Although when Rex breaks out his guitar and I learn to play banjo, we can call ourselves"Lymphatic Phlem" and we'll already have a good position in Google.


----------



## Bob Jones (Aug 21, 2009)

Our first single: "I love you so much it pains my chest and I can't catch my breath" also known as "Affection Characterized By Inflammation Of The Bronquioles And Corresponding Pulmonary" 

Though it may be difficult to rhyme Bronquioles.


----------



## Rex (Nov 30, 2008)

LOL.. you're going to be waiting a long time if you expect me to break out a guitar and rhyme something with Bronquioles. That would be after I learned to play the guitar of course.


----------



## Bob Jones (Aug 21, 2009)

Now you're disappointing me. I thought for sure it would be the highlight of the campfire at the rendy.


----------



## Bob Jones (Aug 21, 2009)

"I love you so much it pains my chest and I can't catch my breath" also known as "Affection Characterized By Inflammation Of The Bronquioles And Corresponding Pulmonary" 


Oooooh, I love you so much that it pains my chest
I love you so much that I can't catch my breath

I went to the doctor and the doctor said,
"It ain't love. You're not sick in your head."
He said I am not your own Don Quixote.
Just an inflammation of the Bronquioles
As bright as I am He said I'm not your luminary
Just the feelings of the corresponding Pulmonary.

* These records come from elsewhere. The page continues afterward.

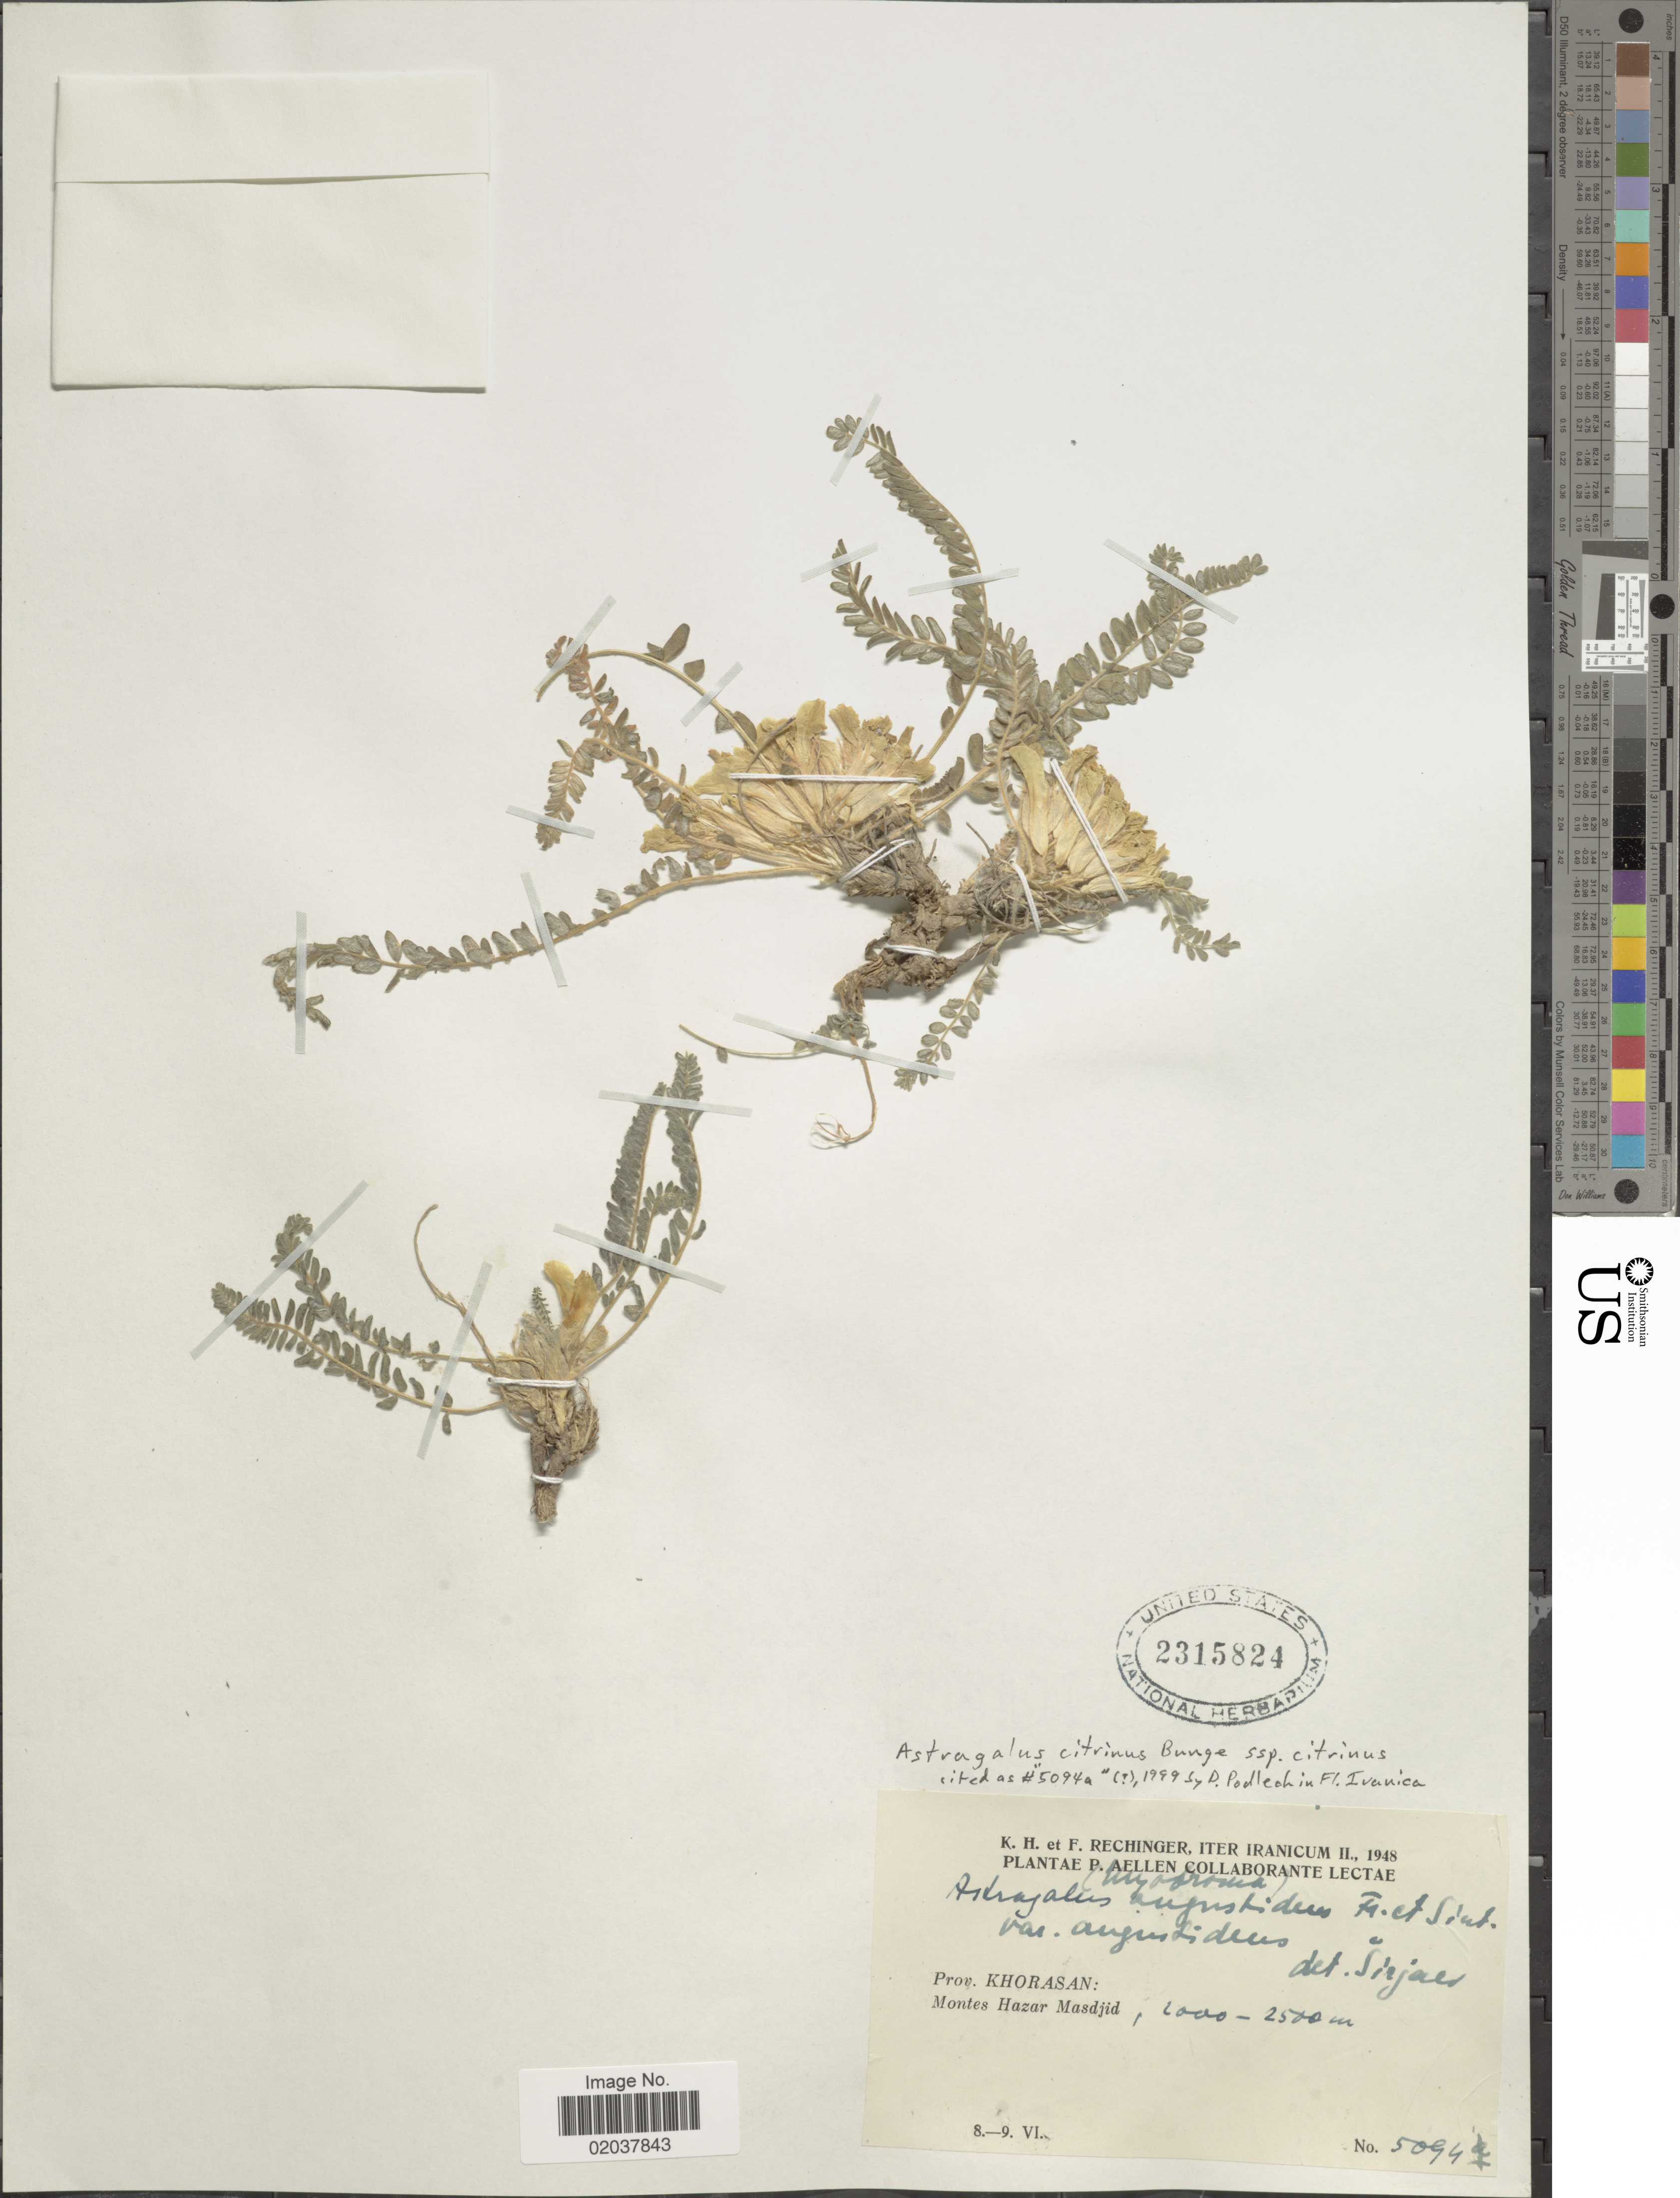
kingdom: Plantae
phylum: Tracheophyta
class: Magnoliopsida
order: Fabales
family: Fabaceae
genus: Astragalus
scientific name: Astragalus citrinus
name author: Bunge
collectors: K. H. Rechinger & F. Rechinger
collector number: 5094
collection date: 1948-06-08/1948-06-09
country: Iran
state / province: Khorasan [obsolete]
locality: Montes Hazar Masdjid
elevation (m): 2000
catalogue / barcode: US 2315824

Bye - bye love Now it's off my chest.
A shot of penicillin, I can get my rest

You can do the Do-wa-was... ;-)


----------



## Bob Jones (Aug 21, 2009)

With all the talks of the right age to de-genderize goats and the mechanisms etc....

When you do form your musical group Rex, it should be called the Jeffers Band. Rex and the Jeffers Band.


----------



## Rex (Nov 30, 2008)

Oh boy.... I can see it now. Sweetgoatmama playing accompanyment on the Burdizzo and you with the scalpel, cutting through the red tape to get a world wide tour of goat barns everywhere. Sanhestar can yodel when we get to Switzerland. LOL


----------